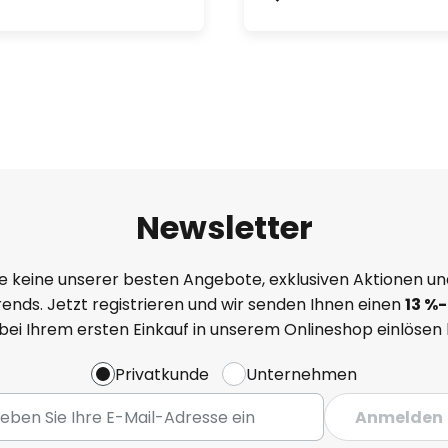
Newsletter
e keine unserer besten Angebote, exklusiven Aktionen un
ends. Jetzt registrieren und wir senden Ihnen einen
13
%
-
 bei Ihrem ersten Einkauf in unserem Onlineshop einlösen
Privatkunde
Unternehmen
Anmelden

◆ ◆ ◆ ◆

## Work item
Repeat the entries above exactly as written, but not their pictures.

## Finished exercise
Newsletter
e keine unserer besten Angebote, exklusiven Aktionen un
ends. Jetzt registrieren und wir senden Ihnen einen
13
%
-
 bei Ihrem ersten Einkauf in unserem Onlineshop einlösen
Privatkunde
Unternehmen
Anmelden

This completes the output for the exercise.